Estas cristologías se distinguen no solamente por las diferentes aclaraciones, proyectadas sobre la persona de Cristo en quien se cumple el Antiguo Testamento. También una u otra cristología aportan nuevos elementos, en particular los «evangelios de la infancia» de Mateo y de Lucas, que enseñan la concepción virginal de Jesús, mientras los escritos de Pablo y de Juan nos desvelan el misterio de su preexistencia. Un tratado completo de «Cristo Señor, mediador y redentor» no existe en ninguna parte. El hecho es que los autores del Nuevo Testamento, en cuanto doctores y pastores, testimonian sobre el mismo Cristo con diferentes voces en la melodía de un canto único.
Es preciso tener en cuenta que estos testimonios diversos han de ser recibidos en su totalidad, para que la cristología, en cuanto conocimiento de Cristo fundado y enraizado en la fe, sea verdadera y auténtica. Es correcto que uno sea más sensible a un determinado aspecto. Pero todos esos testimonios constituyen un solo Evangelio y ninguno de esos testimonios puede ser rechazado[74].
Con estos presupuestos tratamos de reflexionar sobre lo que es el centro vivificante e informador de toda la fe cristiana: la fe en Jesús, el Cristo[75]. Esa doctrina sobre la centralidad de Cristo la expresa el Catecismo de la Iglesia Católica al decir que «en el centro de la catequesis encontramos esencialmente una Persona, la de Jesús de Nazaret, Unigénito del Padre...»[76].
En definitiva, la redención se verifica en Cristo, «cuya vida terrestre constituye el centro del tiempo, el centro de la historia humana»[77]. Es cierto que la figura de Cristo nos desborda con mucho, pero tenemos datos suficientes para conocer de modo satisfactorio, aunque sólo aproximado, la grandeza del Hijo de Dios hecho hombre. Hay muchas cosas, en efecto, que interesan a la curiosidad humana pero que se omiten en los Evangelios. Así, sabemos muy poco de su vida en Nazaret, «e incluso una gran parte de la vida pública no se narra[78]. Lo que se ha escrito en los Evangelios lo ha sido “para que creáis que Jesús es el Cristo, el Hijo de Dios, y para que creyendo tengáis vida en su nombre”»[79].

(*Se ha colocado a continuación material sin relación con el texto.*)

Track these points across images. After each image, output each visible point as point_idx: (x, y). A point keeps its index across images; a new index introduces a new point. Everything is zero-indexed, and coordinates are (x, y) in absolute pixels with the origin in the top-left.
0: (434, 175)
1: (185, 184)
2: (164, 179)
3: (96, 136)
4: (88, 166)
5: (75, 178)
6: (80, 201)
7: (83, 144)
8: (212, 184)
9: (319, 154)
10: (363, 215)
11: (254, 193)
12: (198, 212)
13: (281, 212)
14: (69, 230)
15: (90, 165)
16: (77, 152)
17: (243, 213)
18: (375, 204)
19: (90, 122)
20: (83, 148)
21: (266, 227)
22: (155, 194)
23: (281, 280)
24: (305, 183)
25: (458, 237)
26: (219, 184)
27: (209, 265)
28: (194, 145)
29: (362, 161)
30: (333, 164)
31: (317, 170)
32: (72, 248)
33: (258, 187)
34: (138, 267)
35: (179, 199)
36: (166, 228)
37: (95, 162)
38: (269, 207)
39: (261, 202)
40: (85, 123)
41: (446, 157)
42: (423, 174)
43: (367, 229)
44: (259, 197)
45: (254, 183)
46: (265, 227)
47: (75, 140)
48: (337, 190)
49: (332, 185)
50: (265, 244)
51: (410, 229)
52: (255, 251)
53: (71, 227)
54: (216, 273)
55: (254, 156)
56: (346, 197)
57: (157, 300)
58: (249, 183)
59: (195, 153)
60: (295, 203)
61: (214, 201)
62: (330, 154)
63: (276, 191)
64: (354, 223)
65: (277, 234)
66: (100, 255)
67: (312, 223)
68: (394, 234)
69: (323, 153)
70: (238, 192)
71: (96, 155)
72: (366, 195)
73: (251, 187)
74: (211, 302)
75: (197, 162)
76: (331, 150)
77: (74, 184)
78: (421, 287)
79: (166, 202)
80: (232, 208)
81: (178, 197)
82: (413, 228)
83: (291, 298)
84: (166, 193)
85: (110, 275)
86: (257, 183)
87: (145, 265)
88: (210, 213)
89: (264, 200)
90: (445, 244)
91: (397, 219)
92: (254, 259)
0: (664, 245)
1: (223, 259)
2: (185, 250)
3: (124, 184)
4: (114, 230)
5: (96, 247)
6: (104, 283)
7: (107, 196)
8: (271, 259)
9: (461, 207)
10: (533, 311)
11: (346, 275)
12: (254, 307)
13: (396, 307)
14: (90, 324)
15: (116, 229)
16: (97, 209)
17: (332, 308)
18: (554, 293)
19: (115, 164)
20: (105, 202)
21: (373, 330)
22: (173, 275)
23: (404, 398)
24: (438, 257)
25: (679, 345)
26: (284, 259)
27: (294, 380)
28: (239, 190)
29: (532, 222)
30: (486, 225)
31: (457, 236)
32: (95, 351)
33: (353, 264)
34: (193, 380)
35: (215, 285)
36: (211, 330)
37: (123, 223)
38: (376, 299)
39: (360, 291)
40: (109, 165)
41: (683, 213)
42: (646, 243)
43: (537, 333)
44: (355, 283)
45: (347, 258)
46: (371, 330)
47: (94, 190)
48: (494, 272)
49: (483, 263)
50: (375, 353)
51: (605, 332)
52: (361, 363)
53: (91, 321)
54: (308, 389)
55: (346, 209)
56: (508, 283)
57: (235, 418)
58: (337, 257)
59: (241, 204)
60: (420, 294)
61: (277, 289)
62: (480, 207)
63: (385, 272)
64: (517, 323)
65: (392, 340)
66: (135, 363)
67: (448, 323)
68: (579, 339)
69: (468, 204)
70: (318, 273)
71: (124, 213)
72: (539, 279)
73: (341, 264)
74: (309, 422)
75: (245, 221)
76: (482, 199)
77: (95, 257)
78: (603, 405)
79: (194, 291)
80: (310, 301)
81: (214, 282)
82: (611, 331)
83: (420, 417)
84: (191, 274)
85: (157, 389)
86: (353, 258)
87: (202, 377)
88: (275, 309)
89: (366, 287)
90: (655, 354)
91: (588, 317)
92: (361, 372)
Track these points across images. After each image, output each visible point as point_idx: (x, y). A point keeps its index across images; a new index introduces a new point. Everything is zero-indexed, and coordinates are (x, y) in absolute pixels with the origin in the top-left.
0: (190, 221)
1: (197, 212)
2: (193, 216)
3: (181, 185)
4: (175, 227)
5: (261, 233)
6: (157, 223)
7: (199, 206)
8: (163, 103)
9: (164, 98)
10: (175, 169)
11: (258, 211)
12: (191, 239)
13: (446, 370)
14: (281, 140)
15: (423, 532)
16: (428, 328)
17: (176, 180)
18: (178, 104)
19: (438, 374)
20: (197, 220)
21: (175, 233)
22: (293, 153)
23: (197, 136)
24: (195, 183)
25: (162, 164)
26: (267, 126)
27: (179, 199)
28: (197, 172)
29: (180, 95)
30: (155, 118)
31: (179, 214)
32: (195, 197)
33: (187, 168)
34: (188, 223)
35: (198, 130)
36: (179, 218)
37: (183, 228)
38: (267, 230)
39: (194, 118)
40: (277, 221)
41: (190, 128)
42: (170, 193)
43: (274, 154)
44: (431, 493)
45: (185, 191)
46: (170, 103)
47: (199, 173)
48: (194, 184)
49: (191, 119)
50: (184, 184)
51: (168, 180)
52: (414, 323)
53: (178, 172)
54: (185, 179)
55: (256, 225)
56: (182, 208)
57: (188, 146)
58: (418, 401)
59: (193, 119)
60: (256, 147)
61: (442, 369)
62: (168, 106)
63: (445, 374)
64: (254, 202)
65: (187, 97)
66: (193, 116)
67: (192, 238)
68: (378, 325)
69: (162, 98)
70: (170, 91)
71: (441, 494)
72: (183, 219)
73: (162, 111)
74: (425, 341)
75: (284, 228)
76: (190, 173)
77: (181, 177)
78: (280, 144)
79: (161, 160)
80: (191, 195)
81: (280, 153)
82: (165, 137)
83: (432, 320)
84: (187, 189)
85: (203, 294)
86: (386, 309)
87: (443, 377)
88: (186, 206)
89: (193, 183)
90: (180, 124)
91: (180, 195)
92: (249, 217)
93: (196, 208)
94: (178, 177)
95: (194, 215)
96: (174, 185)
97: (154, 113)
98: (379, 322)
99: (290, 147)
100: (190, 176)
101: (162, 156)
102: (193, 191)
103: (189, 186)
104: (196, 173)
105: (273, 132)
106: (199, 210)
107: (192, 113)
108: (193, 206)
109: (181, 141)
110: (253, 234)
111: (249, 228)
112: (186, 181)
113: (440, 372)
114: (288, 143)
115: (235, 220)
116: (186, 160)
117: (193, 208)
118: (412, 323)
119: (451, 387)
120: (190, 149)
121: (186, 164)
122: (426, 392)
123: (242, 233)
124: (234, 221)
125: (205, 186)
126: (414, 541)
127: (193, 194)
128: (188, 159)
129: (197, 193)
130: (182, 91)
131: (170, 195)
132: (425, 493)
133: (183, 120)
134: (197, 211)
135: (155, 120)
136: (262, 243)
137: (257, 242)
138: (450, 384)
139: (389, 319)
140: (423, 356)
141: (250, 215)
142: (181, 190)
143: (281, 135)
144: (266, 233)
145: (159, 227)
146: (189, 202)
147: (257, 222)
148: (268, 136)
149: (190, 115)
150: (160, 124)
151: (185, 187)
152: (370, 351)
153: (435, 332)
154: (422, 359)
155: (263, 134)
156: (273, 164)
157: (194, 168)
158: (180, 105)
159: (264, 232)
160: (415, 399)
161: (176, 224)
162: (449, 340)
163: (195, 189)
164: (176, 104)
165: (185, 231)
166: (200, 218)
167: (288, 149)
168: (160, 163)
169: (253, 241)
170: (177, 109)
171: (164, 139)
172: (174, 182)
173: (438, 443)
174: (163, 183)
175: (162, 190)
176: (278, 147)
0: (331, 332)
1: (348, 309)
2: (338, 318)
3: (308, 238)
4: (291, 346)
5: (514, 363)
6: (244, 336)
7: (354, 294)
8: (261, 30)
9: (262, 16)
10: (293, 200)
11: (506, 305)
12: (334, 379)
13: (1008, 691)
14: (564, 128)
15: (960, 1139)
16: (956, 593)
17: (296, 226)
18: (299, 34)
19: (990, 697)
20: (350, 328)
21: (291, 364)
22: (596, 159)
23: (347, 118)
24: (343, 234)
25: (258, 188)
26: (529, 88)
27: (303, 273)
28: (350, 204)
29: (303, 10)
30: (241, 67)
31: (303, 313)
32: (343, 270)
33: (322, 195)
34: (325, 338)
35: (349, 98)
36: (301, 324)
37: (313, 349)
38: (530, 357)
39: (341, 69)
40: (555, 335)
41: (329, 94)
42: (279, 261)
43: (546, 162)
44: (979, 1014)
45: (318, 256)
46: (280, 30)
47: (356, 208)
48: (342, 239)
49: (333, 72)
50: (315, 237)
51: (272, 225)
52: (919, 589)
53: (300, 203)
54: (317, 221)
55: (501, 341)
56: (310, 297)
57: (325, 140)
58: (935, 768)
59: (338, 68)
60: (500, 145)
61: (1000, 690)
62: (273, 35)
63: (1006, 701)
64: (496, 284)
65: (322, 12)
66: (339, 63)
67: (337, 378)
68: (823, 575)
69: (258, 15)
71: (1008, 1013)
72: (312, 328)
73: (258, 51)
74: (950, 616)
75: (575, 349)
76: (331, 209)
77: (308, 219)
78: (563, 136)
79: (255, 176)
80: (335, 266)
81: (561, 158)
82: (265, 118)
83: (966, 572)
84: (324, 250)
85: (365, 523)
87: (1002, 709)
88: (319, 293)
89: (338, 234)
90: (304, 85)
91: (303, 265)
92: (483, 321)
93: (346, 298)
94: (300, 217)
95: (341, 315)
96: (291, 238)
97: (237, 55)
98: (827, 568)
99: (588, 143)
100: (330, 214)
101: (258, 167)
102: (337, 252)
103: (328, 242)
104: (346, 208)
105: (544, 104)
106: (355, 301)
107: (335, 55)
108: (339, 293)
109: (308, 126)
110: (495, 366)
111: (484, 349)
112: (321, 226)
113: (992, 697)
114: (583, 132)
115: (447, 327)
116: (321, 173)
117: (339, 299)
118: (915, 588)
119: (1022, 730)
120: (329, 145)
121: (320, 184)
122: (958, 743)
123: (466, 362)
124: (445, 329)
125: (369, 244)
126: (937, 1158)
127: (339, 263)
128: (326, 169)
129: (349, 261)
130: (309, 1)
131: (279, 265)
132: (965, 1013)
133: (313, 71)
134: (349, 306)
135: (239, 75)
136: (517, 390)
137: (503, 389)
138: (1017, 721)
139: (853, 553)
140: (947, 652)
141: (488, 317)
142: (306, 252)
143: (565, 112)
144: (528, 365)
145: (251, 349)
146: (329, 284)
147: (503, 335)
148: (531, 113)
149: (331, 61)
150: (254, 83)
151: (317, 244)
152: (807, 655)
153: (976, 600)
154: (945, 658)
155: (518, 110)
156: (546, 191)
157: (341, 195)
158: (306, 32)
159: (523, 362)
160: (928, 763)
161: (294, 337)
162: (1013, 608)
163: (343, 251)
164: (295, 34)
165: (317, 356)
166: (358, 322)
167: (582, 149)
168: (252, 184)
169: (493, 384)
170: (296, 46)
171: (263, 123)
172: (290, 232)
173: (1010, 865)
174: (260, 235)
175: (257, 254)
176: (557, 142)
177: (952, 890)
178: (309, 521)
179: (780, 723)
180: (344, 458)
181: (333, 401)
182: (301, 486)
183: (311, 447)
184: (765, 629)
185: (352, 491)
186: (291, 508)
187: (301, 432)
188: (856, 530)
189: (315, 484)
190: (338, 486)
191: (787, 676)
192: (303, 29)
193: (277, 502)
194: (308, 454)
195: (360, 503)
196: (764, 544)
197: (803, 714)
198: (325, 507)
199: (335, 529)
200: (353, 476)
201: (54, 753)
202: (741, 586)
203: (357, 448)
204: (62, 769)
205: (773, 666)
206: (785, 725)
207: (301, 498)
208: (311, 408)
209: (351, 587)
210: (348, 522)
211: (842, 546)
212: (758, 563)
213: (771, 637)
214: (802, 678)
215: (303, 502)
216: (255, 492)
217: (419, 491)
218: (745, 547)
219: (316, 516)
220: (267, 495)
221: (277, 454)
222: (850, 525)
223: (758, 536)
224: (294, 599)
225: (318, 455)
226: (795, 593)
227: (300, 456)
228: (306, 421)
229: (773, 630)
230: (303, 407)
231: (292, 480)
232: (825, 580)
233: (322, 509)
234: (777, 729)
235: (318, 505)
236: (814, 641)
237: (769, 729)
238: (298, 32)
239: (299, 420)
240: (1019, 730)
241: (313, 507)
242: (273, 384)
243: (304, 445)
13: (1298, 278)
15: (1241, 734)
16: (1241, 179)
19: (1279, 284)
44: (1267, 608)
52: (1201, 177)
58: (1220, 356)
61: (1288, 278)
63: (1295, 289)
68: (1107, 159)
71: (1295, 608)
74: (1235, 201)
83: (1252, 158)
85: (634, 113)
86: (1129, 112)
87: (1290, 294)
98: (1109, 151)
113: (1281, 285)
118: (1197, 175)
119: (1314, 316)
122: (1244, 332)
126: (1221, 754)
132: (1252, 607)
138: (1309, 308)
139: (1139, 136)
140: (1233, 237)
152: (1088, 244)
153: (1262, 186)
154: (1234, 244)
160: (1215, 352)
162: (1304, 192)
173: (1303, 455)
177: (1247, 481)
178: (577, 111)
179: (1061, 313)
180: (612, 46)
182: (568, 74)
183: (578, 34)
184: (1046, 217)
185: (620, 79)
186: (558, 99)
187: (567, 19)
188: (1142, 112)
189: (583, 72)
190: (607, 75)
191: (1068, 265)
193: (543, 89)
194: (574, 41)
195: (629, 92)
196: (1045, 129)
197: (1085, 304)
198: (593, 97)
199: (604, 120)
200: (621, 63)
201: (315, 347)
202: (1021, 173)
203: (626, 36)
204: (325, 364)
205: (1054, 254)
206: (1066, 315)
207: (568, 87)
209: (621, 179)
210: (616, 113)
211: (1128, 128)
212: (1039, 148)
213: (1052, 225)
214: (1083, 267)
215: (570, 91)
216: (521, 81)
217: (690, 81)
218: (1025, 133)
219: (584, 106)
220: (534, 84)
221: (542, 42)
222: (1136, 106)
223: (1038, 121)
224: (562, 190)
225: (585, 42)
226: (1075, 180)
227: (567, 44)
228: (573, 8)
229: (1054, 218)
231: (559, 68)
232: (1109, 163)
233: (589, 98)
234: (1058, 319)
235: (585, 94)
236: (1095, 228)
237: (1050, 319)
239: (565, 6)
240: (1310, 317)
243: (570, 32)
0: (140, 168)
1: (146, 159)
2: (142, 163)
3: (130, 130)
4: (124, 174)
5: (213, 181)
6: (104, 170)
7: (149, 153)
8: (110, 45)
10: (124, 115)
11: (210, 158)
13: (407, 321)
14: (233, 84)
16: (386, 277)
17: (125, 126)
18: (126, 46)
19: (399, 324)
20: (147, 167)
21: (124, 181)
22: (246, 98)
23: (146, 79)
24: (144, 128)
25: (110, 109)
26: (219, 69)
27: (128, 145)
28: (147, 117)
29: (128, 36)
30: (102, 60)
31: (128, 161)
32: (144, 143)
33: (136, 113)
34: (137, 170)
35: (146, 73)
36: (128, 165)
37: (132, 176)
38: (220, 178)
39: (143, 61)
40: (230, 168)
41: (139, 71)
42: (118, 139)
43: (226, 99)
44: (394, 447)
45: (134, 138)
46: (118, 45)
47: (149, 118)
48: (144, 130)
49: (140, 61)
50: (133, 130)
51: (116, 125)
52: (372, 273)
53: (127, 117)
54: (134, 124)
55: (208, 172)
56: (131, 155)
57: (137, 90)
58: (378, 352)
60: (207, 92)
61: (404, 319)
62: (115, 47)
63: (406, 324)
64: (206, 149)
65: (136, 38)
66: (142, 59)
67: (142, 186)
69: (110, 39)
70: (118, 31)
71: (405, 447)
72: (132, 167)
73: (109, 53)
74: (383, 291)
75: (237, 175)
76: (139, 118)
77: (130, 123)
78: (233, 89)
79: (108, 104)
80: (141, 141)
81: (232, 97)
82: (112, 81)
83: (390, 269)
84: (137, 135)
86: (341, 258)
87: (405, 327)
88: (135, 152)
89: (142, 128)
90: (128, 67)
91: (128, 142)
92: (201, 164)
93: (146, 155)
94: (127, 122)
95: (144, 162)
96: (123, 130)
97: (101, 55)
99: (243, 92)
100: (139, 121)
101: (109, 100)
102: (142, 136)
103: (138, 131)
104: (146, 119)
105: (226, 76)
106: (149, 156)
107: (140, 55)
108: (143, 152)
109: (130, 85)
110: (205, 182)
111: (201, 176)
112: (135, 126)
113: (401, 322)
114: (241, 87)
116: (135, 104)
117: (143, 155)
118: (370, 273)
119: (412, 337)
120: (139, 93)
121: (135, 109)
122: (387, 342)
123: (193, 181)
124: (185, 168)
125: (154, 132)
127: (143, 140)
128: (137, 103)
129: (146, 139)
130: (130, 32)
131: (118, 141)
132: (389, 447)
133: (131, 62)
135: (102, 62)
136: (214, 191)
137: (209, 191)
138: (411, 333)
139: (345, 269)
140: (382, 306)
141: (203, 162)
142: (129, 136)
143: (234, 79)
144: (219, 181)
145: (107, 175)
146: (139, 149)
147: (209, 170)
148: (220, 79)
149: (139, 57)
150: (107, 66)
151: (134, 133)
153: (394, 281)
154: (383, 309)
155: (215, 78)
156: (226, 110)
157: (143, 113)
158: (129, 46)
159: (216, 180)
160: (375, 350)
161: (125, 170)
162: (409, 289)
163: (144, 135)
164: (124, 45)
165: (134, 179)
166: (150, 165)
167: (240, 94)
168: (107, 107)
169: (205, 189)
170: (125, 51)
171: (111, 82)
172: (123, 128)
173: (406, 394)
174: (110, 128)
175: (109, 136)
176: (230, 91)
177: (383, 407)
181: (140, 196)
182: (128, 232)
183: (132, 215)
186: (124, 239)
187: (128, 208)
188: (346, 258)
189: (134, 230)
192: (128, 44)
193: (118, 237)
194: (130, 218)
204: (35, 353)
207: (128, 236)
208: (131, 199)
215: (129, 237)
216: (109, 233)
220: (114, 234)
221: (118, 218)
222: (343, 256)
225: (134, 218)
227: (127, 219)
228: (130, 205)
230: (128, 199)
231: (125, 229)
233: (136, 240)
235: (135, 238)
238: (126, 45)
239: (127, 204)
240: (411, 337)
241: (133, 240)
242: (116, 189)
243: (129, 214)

En los diversos escritos neotestamentarios se observan diferentes perspectivas cristológicas. Sin embargo hay un centro referencial que las une a todas: La unicidad y originalidad absoluta del acontecimiento Jesucristo y su significación universal para todos los hombres hasta el fin de los tiempos. En definitiva, no ha sido dado otro nombre por el que podamos ser salvados que el nombre de Jesucristo[80]. Esta realidad ha de ser verificada de una forma concreta y siempre nueva[81].